Some religious and cultural traditions consider birth control of any type to be immoral. As a pediatrician, my priority is minimizing adolescents’ risks of unintended pregnancy and sexually transmitted infections (STIs) once they do become sexually active. While I respect all religious and cultural traditions, my profession obligates me to point out that condoms are the most effective means of preventing sexually active teens from contracting potentially deadly STIs.
Given that condoms are highly effective in preventing teen pregnancy and STIs, you’ll want to talk frankly with your teen about these problems. First, remind her that many people don’t even know they have an STI. Many teens believe they can look at a partner and “tell” if he has a disease, but you can explain that even if someone says he’s been “tested,” he may still have HIV, genital warts, or herpes. People carry and transmit all these infections, as well as chlamydia, gonorrhea, trichomonas, and syphilis, without symptoms or outward signs. The only safe assumption for your teen to make is that every sexual partner is potentially infectious.
Your teen should also know that there’s a right way to use a condom (usually conveniently printed inside every box). To be effective, the guy has to put on a condom before sex begins. From that point on it may be too late to prevent pregnancy and disease transmission. He should leave a little space at the end by pinching about a quarter inch of the tip when he’s rolling it on. The space should not be full of air, or it may pop like a balloon. Oil-based lubricants like Vaseline or massage oil can degrade latex; any lubricants should be water-based, like K-Y Jelly or Surgilube. As soon as the male ejaculates he should hold the condom at the base and pull out. If the couple has sex again, they need to use a fresh condom.

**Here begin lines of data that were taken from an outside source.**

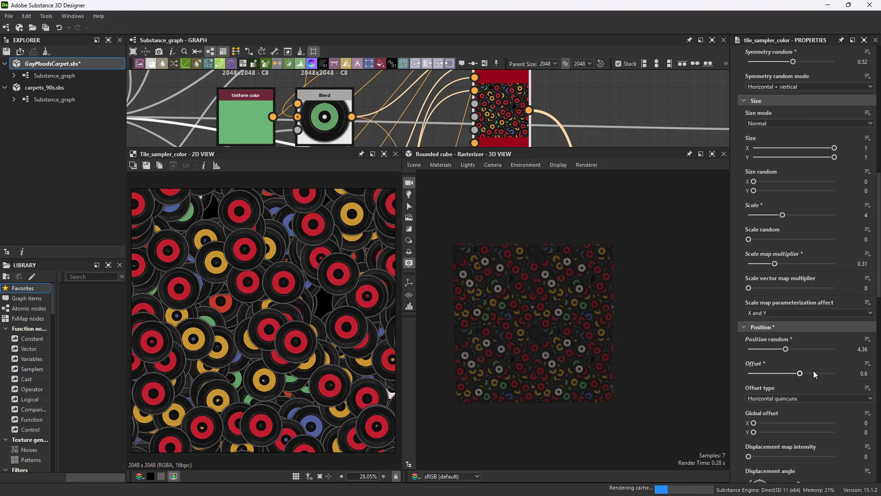
pyautogui.click(822, 374)
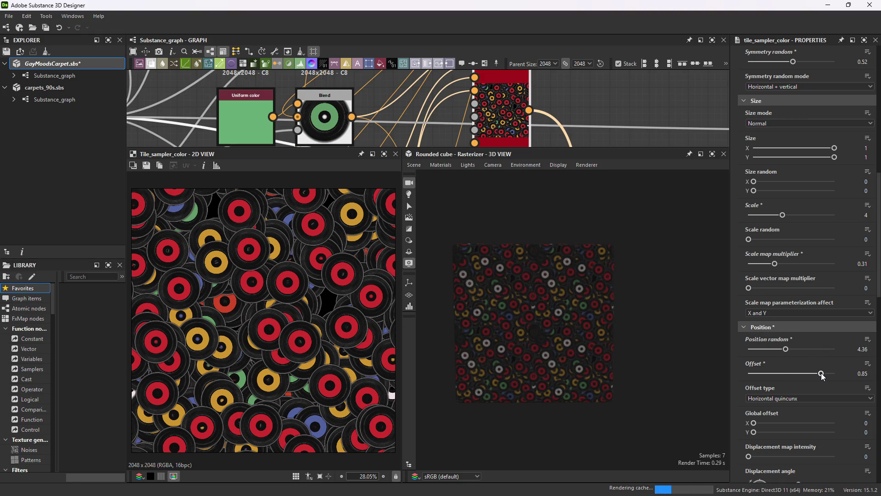
pyautogui.moveTo(776, 378); pyautogui.dragTo(711, 371)
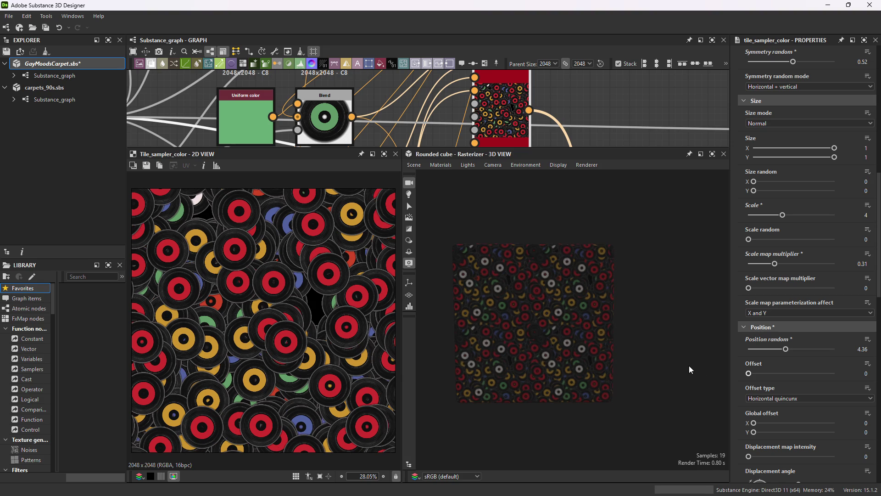
# Lower the tile sampler's Position random to 3.51, then to 2.98.
pyautogui.click(778, 349)
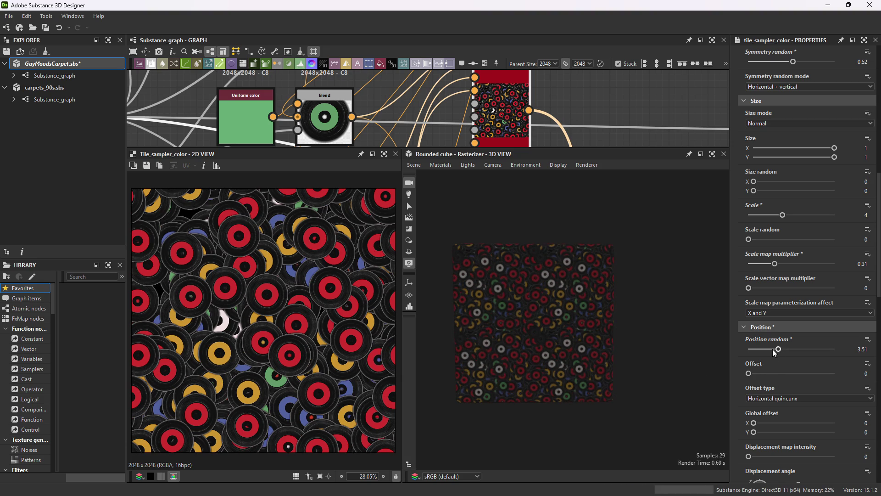
pyautogui.click(775, 349)
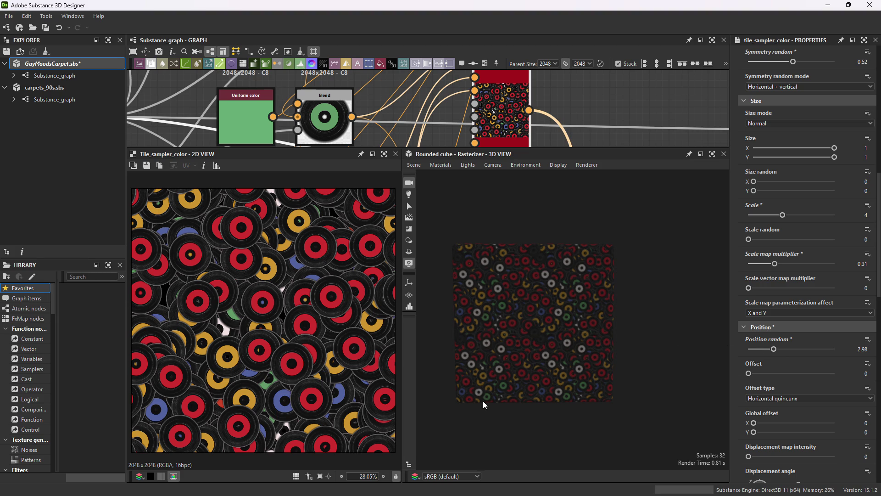
pyautogui.scroll(-1, 278, 361)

Having these conversations with your teen may not feel comfortable for either of you. Remember, however, that talking to kids about sex and even giving them condoms does not make them have sex any sooner. It does, however, lower the chances you’ll become a grandfather before you’re ready, as well as the chance you’ll be talking to your child in a doctor’s office about treating her infection.
What You Can Do
You’ll want to help your teen understand that she can become pregnant at any time, even if her partner “pulls out,” she’s having her period, or she jumps up and down or douches immediately afterward. There is no such thing as “just this once” because once is all it takes. It may help her to know that women often feel most like having sex (and are more attractive to men) at the time in their cycles when they are most likely to become pregnant. Don’t be afraid to supply your teen with condoms and remind her that while it may still be years before she chooses to have sex, “no condom, no sex” should be an unbreakable rule.